- Excerpted passage -
== Segment start ==
It’s a screen shot from my iPhone, showing the distance between Windsor Farms—the city’s wealthiest census tract—and Gilpin Court—the city’s poorest. According to my iPhone even if you are driving in heavy traffic it’s less than five miles, less than twenty minutes, from one to the other. And yet the two are worlds apart.

So, I was a little surprised to find this email from First Baptist member Leslie Beale in my inbox when I got back from vacation:

Jim,

Normally I wouldn’t send these but since you asked us to keep working in your absence I thought I would share. Kevin and I are volunteering at STEP‘s VBS this week serving the kids from Gilpin Court. And I suppose we are working to bring KOH2RVA but to us it just seems like summer fun!
== Segment end ==
- Work request 1 -
Name every person identified by name in the passage about Windsor Farms and Gilpin Court.
- Work request 2 -
Write the next part of the passage about Windsor Farms and Gilpin Court, starting after its final sentence.

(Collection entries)
== Segment start ==
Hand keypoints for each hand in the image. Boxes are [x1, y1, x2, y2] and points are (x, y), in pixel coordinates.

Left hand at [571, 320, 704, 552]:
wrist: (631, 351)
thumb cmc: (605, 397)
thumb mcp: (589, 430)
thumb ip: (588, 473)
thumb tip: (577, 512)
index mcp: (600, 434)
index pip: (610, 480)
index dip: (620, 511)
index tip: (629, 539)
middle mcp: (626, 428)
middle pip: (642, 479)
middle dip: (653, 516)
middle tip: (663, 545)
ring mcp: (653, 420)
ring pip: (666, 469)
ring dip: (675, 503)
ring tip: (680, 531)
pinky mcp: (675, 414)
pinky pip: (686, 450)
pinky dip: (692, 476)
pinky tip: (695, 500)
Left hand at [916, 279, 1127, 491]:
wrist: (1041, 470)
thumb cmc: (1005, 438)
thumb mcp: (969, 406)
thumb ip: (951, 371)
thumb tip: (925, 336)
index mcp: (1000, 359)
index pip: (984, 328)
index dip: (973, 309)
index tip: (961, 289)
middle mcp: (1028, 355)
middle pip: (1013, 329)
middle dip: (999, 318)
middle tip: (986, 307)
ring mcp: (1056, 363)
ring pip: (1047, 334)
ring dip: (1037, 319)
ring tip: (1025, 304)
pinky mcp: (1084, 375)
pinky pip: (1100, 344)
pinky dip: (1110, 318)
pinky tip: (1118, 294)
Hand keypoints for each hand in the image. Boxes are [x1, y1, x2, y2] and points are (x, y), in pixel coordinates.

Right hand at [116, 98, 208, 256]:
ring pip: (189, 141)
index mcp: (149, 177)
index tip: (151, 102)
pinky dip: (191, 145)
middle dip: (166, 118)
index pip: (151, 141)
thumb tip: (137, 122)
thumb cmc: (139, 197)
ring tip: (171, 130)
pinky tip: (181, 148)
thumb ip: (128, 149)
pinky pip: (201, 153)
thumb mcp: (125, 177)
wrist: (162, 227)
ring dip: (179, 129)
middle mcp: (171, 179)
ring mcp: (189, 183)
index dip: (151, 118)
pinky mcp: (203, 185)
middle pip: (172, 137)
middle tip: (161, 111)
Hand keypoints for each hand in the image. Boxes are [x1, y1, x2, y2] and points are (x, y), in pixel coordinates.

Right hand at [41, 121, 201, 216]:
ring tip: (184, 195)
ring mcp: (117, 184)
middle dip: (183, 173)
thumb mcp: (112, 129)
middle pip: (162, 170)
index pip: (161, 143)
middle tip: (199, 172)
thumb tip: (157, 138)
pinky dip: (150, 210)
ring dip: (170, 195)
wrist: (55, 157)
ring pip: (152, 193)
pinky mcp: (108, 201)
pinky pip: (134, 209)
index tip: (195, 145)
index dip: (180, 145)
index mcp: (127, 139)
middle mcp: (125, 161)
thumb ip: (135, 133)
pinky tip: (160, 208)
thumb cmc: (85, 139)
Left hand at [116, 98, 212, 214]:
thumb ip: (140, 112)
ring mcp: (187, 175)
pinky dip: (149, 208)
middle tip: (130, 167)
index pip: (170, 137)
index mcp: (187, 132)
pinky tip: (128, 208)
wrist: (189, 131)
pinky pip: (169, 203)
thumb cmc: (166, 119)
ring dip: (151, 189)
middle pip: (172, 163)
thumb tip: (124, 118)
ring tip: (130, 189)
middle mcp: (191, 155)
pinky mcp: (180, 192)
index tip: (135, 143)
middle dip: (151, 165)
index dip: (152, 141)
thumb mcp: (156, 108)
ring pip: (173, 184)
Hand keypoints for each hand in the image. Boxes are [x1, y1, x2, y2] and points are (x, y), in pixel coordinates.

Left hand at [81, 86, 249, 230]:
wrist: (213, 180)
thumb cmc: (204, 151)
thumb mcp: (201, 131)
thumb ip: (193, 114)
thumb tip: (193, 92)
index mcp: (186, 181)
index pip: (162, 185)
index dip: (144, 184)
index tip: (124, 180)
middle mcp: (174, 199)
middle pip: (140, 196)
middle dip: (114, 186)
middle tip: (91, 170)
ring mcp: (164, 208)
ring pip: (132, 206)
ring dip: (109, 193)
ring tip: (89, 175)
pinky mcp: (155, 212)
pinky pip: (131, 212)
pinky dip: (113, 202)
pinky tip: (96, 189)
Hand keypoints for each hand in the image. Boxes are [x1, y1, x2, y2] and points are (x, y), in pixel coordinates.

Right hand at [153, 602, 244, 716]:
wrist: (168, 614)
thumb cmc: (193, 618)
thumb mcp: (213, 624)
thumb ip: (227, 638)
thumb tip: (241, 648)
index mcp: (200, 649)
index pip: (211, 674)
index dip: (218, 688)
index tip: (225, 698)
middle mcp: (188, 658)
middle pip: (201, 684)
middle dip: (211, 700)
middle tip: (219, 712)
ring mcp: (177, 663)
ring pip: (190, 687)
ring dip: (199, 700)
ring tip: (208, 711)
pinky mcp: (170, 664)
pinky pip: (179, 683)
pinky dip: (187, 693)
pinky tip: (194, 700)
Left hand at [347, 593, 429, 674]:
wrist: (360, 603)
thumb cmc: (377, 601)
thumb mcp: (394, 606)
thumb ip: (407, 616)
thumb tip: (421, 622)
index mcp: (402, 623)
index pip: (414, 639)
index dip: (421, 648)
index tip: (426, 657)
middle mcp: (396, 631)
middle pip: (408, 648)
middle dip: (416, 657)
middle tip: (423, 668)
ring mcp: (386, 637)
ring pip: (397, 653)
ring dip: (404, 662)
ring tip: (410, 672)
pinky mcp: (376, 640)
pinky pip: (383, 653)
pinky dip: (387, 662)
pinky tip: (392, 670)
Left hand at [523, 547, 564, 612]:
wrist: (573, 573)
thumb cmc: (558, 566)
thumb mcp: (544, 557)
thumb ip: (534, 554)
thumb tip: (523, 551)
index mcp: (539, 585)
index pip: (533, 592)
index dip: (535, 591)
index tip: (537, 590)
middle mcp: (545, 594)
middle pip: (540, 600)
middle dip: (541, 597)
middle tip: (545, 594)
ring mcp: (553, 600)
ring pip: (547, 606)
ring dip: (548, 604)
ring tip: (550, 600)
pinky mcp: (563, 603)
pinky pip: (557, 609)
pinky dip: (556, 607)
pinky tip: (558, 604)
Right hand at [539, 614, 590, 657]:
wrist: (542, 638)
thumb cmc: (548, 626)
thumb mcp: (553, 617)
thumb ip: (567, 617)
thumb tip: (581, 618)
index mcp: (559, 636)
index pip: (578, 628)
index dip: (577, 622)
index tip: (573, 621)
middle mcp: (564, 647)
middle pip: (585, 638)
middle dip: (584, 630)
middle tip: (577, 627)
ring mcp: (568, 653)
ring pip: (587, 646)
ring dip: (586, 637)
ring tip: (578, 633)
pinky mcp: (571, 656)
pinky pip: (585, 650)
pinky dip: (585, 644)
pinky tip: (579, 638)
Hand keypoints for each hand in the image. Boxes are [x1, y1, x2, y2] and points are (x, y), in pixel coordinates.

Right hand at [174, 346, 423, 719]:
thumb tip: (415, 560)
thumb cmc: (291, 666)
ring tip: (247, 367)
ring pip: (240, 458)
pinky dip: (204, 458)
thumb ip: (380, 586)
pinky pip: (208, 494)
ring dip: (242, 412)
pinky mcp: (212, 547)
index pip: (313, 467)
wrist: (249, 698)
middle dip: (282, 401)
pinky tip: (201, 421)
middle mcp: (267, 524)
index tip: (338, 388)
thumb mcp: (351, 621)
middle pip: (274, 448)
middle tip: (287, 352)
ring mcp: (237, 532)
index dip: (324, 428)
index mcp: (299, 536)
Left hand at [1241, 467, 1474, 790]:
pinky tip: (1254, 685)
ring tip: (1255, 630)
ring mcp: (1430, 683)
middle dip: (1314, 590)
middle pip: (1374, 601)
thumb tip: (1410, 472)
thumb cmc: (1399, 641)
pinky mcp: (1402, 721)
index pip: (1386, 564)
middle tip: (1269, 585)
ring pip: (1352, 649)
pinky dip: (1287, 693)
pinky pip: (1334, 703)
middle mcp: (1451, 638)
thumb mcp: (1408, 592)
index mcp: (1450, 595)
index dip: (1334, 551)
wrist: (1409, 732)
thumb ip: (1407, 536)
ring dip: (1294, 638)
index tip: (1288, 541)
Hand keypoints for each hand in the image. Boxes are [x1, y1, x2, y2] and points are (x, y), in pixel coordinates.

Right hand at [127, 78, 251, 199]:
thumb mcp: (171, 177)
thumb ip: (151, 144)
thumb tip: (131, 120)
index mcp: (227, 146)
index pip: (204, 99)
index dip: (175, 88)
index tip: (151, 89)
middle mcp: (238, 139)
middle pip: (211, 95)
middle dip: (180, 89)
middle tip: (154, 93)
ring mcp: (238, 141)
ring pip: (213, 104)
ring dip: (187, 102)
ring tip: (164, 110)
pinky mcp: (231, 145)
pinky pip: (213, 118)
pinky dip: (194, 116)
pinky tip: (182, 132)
== Segment end ==
- Task answer 1 -
Jim, Leslie Beale, Kevin

- Task answer 2 -
I hope that you are enjoying your vacation,

Leslie

Leslie and Kevin don’t live in the wealthiest census tract in Richmond, but they still live a long way from Gilpin Court, socioeconomically speaking. To think of them and their three beautiful children–Paige, Christopher, and Carter–helping out with Bible School at Gilpin Court stretched my imagination. I needed proof. Leslie must have known that.

She sent pictures.

I’m going to let those pictures speak for themselves, but I hope what you will hear when you look at them is this: that bringing the Kingdom of Heaven to Richmond, Virginia, is work, but it’s joyful work.

To some people, “it just seems like summer fun!”